» **Goal**
Copy out every line of the material below without changing anything.

» **Task input**
══════

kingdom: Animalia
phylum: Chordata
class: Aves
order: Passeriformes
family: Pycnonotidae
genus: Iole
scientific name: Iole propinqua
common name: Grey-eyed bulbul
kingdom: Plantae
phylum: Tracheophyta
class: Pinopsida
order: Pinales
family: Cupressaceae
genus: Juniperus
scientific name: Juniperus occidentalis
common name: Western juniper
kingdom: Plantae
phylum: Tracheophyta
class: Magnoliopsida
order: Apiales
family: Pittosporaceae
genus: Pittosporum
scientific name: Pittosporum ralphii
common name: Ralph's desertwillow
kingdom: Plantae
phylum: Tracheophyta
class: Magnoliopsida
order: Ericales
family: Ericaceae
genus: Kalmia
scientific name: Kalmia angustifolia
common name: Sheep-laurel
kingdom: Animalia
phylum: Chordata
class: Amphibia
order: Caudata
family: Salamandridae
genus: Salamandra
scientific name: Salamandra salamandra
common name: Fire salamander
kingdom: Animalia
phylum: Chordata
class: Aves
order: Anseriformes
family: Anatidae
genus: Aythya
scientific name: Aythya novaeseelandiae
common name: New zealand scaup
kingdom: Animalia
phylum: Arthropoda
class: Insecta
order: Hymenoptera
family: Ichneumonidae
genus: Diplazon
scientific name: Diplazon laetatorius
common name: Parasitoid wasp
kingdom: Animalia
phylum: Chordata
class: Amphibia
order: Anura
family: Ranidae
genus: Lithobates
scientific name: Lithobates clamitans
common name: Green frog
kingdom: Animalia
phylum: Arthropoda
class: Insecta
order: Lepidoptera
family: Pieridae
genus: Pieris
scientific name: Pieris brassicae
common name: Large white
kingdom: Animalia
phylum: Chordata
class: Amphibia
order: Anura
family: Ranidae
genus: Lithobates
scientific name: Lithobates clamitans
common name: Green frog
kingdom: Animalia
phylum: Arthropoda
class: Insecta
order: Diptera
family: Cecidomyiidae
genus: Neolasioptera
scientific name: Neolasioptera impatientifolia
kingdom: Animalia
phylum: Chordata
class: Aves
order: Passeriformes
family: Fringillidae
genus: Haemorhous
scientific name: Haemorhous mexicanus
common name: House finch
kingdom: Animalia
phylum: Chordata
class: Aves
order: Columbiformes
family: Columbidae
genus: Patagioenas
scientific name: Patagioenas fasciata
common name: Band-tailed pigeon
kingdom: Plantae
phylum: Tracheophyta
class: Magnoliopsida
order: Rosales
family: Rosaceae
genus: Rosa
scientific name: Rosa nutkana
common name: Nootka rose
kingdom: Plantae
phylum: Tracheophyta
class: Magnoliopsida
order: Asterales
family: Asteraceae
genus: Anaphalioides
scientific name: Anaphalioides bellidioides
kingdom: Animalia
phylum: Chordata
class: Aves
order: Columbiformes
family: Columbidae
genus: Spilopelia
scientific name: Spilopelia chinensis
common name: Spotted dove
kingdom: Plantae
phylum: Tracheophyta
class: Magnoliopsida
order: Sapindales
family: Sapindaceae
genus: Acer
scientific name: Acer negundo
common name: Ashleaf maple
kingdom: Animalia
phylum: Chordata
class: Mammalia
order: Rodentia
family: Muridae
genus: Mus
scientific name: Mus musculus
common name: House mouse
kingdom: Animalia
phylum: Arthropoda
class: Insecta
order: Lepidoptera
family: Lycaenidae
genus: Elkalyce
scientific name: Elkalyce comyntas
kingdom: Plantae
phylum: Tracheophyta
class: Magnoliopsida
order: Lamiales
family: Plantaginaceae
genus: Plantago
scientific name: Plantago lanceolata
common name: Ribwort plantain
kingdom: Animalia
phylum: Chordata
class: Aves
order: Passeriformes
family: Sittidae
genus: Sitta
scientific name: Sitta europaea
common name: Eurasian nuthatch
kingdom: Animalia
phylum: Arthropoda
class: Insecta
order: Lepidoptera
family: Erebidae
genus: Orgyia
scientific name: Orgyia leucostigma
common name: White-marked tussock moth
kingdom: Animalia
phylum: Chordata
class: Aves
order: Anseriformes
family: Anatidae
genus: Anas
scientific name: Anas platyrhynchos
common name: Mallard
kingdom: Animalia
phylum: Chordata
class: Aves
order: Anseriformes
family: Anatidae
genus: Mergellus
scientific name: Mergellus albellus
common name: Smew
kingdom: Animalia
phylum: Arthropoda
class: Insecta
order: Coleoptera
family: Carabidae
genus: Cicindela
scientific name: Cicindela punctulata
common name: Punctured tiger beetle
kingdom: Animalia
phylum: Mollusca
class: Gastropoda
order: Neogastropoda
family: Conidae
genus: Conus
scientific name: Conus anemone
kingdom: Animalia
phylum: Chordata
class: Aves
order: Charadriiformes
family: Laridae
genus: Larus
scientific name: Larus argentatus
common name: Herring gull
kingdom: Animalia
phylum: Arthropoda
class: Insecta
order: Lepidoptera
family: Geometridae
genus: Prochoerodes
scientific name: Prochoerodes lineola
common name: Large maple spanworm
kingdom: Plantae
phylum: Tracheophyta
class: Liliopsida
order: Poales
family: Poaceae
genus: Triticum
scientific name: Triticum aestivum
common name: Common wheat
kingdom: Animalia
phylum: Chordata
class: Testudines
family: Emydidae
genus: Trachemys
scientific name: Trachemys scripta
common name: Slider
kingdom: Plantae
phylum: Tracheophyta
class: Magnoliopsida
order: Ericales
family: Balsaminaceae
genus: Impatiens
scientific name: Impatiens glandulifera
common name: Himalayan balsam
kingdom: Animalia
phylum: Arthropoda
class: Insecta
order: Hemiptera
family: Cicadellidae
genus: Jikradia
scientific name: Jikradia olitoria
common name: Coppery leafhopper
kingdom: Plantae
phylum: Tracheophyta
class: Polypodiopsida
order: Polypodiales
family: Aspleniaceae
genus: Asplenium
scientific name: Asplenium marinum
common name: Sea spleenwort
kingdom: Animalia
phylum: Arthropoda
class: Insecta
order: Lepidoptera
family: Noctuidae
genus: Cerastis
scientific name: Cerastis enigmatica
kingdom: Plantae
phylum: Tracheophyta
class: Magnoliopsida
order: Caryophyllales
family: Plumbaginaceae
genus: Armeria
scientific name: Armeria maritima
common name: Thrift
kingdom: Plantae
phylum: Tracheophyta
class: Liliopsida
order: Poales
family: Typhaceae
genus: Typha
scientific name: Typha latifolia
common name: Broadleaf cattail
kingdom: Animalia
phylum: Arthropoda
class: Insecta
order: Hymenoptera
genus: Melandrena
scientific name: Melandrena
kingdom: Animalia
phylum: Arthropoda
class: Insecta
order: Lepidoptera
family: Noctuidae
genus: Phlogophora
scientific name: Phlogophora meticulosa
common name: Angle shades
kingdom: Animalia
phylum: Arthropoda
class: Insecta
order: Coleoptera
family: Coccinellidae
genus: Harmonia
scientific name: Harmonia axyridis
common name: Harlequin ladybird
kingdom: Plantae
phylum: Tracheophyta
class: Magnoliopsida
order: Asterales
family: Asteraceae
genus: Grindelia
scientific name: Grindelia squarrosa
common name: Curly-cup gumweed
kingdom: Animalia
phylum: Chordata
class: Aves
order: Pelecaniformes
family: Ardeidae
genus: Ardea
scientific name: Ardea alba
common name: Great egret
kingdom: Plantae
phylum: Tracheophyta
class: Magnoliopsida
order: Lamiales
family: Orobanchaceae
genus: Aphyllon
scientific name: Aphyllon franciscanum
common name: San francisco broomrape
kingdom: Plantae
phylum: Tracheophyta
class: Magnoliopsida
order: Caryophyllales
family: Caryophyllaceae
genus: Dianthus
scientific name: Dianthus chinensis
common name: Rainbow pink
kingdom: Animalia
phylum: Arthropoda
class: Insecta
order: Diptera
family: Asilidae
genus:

══════

» **Correct result**
kingdom: Animalia
phylum: Chordata
class: Aves
order: Passeriformes
family: Pycnonotidae
genus: Iole
scientific name: Iole propinqua
common name: Grey-eyed bulbul
kingdom: Plantae
phylum: Tracheophyta
class: Pinopsida
order: Pinales
family: Cupressaceae
genus: Juniperus
scientific name: Juniperus occidentalis
common name: Western juniper
kingdom: Plantae
phylum: Tracheophyta
class: Magnoliopsida
order: Apiales
family: Pittosporaceae
genus: Pittosporum
scientific name: Pittosporum ralphii
common name: Ralph's desertwillow
kingdom: Plantae
phylum: Tracheophyta
class: Magnoliopsida
order: Ericales
family: Ericaceae
genus: Kalmia
scientific name: Kalmia angustifolia
common name: Sheep-laurel
kingdom: Animalia
phylum: Chordata
class: Amphibia
order: Caudata
family: Salamandridae
genus: Salamandra
scientific name: Salamandra salamandra
common name: Fire salamander
kingdom: Animalia
phylum: Chordata
class: Aves
order: Anseriformes
family: Anatidae
genus: Aythya
scientific name: Aythya novaeseelandiae
common name: New zealand scaup
kingdom: Animalia
phylum: Arthropoda
class: Insecta
order: Hymenoptera
family: Ichneumonidae
genus: Diplazon
scientific name: Diplazon laetatorius
common name: Parasitoid wasp
kingdom: Animalia
phylum: Chordata
class: Amphibia
order: Anura
family: Ranidae
genus: Lithobates
scientific name: Lithobates clamitans
common name: Green frog
kingdom: Animalia
phylum: Arthropoda
class: Insecta
order: Lepidoptera
family: Pieridae
genus: Pieris
scientific name: Pieris brassicae
common name: Large white
kingdom: Animalia
phylum: Chordata
class: Amphibia
order: Anura
family: Ranidae
genus: Lithobates
scientific name: Lithobates clamitans
common name: Green frog
kingdom: Animalia
phylum: Arthropoda
class: Insecta
order: Diptera
family: Cecidomyiidae
genus: Neolasioptera
scientific name: Neolasioptera impatientifolia
kingdom: Animalia
phylum: Chordata
class: Aves
order: Passeriformes
family: Fringillidae
genus: Haemorhous
scientific name: Haemorhous mexicanus
common name: House finch
kingdom: Animalia
phylum: Chordata
class: Aves
order: Columbiformes
family: Columbidae
genus: Patagioenas
scientific name: Patagioenas fasciata
common name: Band-tailed pigeon
kingdom: Plantae
phylum: Tracheophyta
class: Magnoliopsida
order: Rosales
family: Rosaceae
genus: Rosa
scientific name: Rosa nutkana
common name: Nootka rose
kingdom: Plantae
phylum: Tracheophyta
class: Magnoliopsida
order: Asterales
family: Asteraceae
genus: Anaphalioides
scientific name: Anaphalioides bellidioides
kingdom: Animalia
phylum: Chordata
class: Aves
order: Columbiformes
family: Columbidae
genus: Spilopelia
scientific name: Spilopelia chinensis
common name: Spotted dove
kingdom: Plantae
phylum: Tracheophyta
class: Magnoliopsida
order: Sapindales
family: Sapindaceae
genus: Acer
scientific name: Acer negundo
common name: Ashleaf maple
kingdom: Animalia
phylum: Chordata
class: Mammalia
order: Rodentia
family: Muridae
genus: Mus
scientific name: Mus musculus
common name: House mouse
kingdom: Animalia
phylum: Arthropoda
class: Insecta
order: Lepidoptera
family: Lycaenidae
genus: Elkalyce
scientific name: Elkalyce comyntas
kingdom: Plantae
phylum: Tracheophyta
class: Magnoliopsida
order: Lamiales
family: Plantaginaceae
genus: Plantago
scientific name: Plantago lanceolata
common name: Ribwort plantain
kingdom: Animalia
phylum: Chordata
class: Aves
order: Passeriformes
family: Sittidae
genus: Sitta
scientific name: Sitta europaea
common name: Eurasian nuthatch
kingdom: Animalia
phylum: Arthropoda
class: Insecta
order: Lepidoptera
family: Erebidae
genus: Orgyia
scientific name: Orgyia leucostigma
common name: White-marked tussock moth
kingdom: Animalia
phylum: Chordata
class: Aves
order: Anseriformes
family: Anatidae
genus: Anas
scientific name: Anas platyrhynchos
common name: Mallard
kingdom: Animalia
phylum: Chordata
class: Aves
order: Anseriformes
family: Anatidae
genus: Mergellus
scientific name: Mergellus albellus
common name: Smew
kingdom: Animalia
phylum: Arthropoda
class: Insecta
order: Coleoptera
family: Carabidae
genus: Cicindela
scientific name: Cicindela punctulata
common name: Punctured tiger beetle
kingdom: Animalia
phylum: Mollusca
class: Gastropoda
order: Neogastropoda
family: Conidae
genus: Conus
scientific name: Conus anemone
kingdom: Animalia
phylum: Chordata
class: Aves
order: Charadriiformes
family: Laridae
genus: Larus
scientific name: Larus argentatus
common name: Herring gull
kingdom: Animalia
phylum: Arthropoda
class: Insecta
order: Lepidoptera
family: Geometridae
genus: Prochoerodes
scientific name: Prochoerodes lineola
common name: Large maple spanworm
kingdom: Plantae
phylum: Tracheophyta
class: Liliopsida
order: Poales
family: Poaceae
genus: Triticum
scientific name: Triticum aestivum
common name: Common wheat
kingdom: Animalia
phylum: Chordata
class: Testudines
family: Emydidae
genus: Trachemys
scientific name: Trachemys scripta
common name: Slider
kingdom: Plantae
phylum: Tracheophyta
class: Magnoliopsida
order: Ericales
family: Balsaminaceae
genus: Impatiens
scientific name: Impatiens glandulifera
common name: Himalayan balsam
kingdom: Animalia
phylum: Arthropoda
class: Insecta
order: Hemiptera
family: Cicadellidae
genus: Jikradia
scientific name: Jikradia olitoria
common name: Coppery leafhopper
kingdom: Plantae
phylum: Tracheophyta
class: Polypodiopsida
order: Polypodiales
family: Aspleniaceae
genus: Asplenium
scientific name: Asplenium marinum
common name: Sea spleenwort
kingdom: Animalia
phylum: Arthropoda
class: Insecta
order: Lepidoptera
family: Noctuidae
genus: Cerastis
scientific name: Cerastis enigmatica
kingdom: Plantae
phylum: Tracheophyta
class: Magnoliopsida
order: Caryophyllales
family: Plumbaginaceae
genus: Armeria
scientific name: Armeria maritima
common name: Thrift
kingdom: Plantae
phylum: Tracheophyta
class: Liliopsida
order: Poales
family: Typhaceae
genus: Typha
scientific name: Typha latifolia
common name: Broadleaf cattail
kingdom: Animalia
phylum: Arthropoda
class: Insecta
order: Hymenoptera
genus: Melandrena
scientific name: Melandrena
kingdom: Animalia
phylum: Arthropoda
class: Insecta
order: Lepidoptera
family: Noctuidae
genus: Phlogophora
scientific name: Phlogophora meticulosa
common name: Angle shades
kingdom: Animalia
phylum: Arthropoda
class: Insecta
order: Coleoptera
family: Coccinellidae
genus: Harmonia
scientific name: Harmonia axyridis
common name: Harlequin ladybird
kingdom: Plantae
phylum: Tracheophyta
class: Magnoliopsida
order: Asterales
family: Asteraceae
genus: Grindelia
scientific name: Grindelia squarrosa
common name: Curly-cup gumweed
kingdom: Animalia
phylum: Chordata
class: Aves
order: Pelecaniformes
family: Ardeidae
genus: Ardea
scientific name: Ardea alba
common name: Great egret
kingdom: Plantae
phylum: Tracheophyta
class: Magnoliopsida
order: Lamiales
family: Orobanchaceae
genus: Aphyllon
scientific name: Aphyllon franciscanum
common name: San francisco broomrape
kingdom: Plantae
phylum: Tracheophyta
class: Magnoliopsida
order: Caryophyllales
family: Caryophyllaceae
genus: Dianthus
scientific name: Dianthus chinensis
common name: Rainbow pink
kingdom: Animalia
phylum: Arthropoda
class: Insecta
order: Diptera
family: Asilidae
genus:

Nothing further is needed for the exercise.